New Jersey Gov. Phil Murphy (D) on Thursday signed a new law aimed at addressing a persistent affordable housing crisis by reducing the time it takes to get permits for new units.
The law changes the state’s construction code to require general contractors to request an inspection in writing. The request must come at least 24 hours before the day and time sought by the contractor for the inspection. The inspection would be performed no later than three days after the request.
The municipality or local enforcing agency will establish a process to ensure inspections are performed within the three-business day timeframe. That includes the use of shared services agreements with neighboring local governments to contract with private onsite inspection agencies.
The state Department of Community Affairs will also have enhanced authority to hold local officials to the three-day deadline. And localities would retain the final approval of the inspection.
As states face serious housing shortages, the ability to speed up the construction process has become a focal point for legislators from coast to coast.
New Jersey Assemblyman Robert Karabinchak (D), who helped lead the effort to pass the measure, said he has spoken to officials in other states about his proposal, though he declined to say which states when asked.

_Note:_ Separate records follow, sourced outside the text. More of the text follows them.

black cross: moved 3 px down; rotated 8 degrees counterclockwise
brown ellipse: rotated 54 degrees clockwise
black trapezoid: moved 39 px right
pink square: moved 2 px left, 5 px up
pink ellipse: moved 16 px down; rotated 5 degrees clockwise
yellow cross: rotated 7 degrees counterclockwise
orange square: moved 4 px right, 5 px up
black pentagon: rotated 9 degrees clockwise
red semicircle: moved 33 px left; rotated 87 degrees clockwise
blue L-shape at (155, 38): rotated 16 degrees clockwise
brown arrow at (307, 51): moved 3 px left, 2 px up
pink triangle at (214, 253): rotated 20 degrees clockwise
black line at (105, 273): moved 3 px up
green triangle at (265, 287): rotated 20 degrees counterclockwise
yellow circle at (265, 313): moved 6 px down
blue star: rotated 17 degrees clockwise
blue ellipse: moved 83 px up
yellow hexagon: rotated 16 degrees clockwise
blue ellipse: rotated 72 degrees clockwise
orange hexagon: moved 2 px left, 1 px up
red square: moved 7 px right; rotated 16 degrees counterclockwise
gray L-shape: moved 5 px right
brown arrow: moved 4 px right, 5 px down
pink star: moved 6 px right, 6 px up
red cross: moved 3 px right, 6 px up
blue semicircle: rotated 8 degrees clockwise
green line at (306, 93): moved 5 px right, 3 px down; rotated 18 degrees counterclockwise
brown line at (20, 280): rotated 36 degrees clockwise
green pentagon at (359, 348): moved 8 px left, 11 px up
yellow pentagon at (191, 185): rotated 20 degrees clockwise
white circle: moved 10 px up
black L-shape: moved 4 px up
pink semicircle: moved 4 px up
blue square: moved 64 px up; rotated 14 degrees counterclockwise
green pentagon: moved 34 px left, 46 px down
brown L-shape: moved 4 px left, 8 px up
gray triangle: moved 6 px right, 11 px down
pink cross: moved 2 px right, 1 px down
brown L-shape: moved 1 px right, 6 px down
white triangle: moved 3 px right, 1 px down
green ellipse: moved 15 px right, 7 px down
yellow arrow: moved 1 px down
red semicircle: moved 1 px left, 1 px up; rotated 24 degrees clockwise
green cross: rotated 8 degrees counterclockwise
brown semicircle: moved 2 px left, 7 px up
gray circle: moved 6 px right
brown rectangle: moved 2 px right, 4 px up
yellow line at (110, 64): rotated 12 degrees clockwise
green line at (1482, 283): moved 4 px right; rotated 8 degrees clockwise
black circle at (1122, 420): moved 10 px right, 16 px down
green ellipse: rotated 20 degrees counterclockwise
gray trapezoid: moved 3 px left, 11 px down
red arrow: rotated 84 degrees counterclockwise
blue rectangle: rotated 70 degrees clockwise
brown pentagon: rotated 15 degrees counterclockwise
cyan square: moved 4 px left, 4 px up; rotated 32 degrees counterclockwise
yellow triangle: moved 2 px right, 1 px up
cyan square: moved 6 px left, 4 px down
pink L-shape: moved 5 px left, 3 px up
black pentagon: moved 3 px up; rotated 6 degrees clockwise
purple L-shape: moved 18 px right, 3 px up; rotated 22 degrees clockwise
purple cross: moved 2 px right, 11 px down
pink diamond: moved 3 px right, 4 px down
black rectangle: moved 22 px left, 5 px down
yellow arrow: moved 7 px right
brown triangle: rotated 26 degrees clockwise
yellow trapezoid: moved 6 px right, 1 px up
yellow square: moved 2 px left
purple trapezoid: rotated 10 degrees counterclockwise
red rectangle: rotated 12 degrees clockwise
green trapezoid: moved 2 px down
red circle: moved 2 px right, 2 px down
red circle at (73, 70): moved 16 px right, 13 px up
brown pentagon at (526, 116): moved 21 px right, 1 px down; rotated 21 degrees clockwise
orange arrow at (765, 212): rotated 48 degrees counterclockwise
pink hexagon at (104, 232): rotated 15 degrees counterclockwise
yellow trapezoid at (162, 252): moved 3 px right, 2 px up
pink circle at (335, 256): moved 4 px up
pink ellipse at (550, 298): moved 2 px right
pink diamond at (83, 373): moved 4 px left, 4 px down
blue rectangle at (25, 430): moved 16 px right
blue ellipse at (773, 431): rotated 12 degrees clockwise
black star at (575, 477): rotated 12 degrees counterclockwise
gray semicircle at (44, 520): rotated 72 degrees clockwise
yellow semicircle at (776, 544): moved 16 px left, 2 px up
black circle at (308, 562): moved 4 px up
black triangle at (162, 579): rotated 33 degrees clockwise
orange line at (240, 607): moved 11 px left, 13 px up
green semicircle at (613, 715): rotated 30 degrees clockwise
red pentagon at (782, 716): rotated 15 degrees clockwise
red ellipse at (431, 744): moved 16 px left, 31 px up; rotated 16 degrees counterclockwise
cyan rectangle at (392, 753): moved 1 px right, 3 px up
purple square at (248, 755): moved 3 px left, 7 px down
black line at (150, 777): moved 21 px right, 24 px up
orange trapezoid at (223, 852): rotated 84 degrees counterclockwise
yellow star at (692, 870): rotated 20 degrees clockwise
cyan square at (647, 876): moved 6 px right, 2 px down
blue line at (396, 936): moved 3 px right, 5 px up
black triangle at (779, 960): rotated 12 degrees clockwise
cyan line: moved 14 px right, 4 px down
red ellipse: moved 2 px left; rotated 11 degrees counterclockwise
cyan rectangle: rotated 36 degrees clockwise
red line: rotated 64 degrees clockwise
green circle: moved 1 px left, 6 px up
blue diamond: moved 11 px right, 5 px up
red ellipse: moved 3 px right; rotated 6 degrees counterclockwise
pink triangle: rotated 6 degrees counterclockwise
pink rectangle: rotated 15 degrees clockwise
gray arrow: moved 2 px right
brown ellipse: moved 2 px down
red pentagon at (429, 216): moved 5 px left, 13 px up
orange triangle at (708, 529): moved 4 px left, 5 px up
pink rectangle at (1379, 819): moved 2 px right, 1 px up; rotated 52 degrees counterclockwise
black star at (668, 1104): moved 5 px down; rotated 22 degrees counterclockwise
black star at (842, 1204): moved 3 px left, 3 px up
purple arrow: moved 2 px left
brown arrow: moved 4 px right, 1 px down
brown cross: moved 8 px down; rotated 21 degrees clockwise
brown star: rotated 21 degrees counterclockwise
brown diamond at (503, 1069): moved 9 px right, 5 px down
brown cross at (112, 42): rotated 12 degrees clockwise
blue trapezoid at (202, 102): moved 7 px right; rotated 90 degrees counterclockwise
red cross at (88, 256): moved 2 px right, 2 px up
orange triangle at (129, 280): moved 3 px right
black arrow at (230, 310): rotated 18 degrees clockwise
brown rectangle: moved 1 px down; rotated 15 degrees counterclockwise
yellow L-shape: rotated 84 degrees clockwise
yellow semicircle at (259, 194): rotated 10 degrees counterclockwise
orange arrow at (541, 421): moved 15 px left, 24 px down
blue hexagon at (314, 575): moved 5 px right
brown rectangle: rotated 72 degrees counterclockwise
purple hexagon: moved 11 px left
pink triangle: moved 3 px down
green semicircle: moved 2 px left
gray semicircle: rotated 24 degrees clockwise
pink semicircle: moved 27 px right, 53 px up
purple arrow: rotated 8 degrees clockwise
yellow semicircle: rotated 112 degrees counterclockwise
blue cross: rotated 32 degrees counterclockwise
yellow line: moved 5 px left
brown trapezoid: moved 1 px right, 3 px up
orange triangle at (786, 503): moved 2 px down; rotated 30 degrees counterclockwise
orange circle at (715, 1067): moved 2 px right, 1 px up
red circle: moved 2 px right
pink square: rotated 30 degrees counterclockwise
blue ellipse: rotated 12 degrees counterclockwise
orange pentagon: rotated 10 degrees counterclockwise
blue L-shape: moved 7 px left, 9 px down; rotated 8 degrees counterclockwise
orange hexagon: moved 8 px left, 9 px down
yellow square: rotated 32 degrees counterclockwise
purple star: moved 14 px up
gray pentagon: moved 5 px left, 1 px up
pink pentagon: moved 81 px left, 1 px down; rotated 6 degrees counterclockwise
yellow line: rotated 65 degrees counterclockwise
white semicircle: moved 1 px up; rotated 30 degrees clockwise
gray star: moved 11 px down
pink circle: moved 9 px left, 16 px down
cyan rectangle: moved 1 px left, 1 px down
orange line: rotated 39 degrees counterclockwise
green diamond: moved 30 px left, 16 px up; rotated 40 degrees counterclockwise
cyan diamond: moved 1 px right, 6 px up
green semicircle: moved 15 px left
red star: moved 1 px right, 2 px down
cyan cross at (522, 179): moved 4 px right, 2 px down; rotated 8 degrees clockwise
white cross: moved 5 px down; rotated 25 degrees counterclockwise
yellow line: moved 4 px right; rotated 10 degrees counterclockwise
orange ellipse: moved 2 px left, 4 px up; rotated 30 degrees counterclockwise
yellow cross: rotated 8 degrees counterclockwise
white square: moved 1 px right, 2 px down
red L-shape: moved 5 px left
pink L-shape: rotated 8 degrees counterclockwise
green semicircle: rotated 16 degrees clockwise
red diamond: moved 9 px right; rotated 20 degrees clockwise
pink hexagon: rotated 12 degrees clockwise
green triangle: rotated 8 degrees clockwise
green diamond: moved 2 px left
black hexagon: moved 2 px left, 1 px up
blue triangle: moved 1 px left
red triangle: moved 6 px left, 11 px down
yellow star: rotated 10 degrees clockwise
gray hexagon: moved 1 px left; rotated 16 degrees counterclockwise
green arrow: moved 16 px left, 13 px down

Karabinchak said that the measure makes New Jersey more competitive with states that have a streamlined construction inspection process, including Illinois, Pennsylvania and Texas.
“We want to be able to bring businesses here,” Karabinchak said “In my opinion, we’re perfectly situated between Philadelphia and New York. It’s a great place to have a business.”
The law will help everyone from individual homeowners making additions to large real estate developers, Karabinchak said, adding that the measure was passed virtually unanimously by both chambers of the Democratic-led legislature.
Karabinchak also said he is exploring ways to expedite the review of plans in the upcoming legislative session. The plan review step, which ensures that they are compliant with building codes, is time-consuming and keeps inspectors from doing more construction inspections. The New Jersey lawmaker cited one possible solution from Texas, where architects are licensed to allow for self-certification.
That makes the plan review more cursory “not to the details of counting outlets and making sure this is there and that is there and so on,” Karabinchak said.
New Jersey, like other states around the nation, suffers from a lack of affordable housing.
“In New Jersey, we have an affordable home deficit of about 200,000 units,” said Matthew Hersh, director of policy and advocacy for the Housing and Community Development Network of New Jersey. “So we have a lot of work to do.”
Hersh and other affordable housing advocates praised the law, noting that the measure would help reduce project delays and keep construction costs down by breaking municipal inspection bottlenecks.
Hersh also lauded the governor’s announcement of more than $19 million in affordable housing funds.
“The administration has very effectively tied this [law] to an incentive for towns to move forward on developing affordable homes,” Hersh said in an interview.
“It’s not only just the funding, it’s all of the machinations that have presented obstacles to not only developing affordable housing but getting access into a home,” Hersh continued. “So this law and tying it to housing is really important.”
The $19 million comes after the state, in its fiscal year 2023 budget, dedicated $300 million of federal pandemic aid to building more than 3,000 new affordable homes across 43 developments statewide through the new Affordable Housing Production Fund.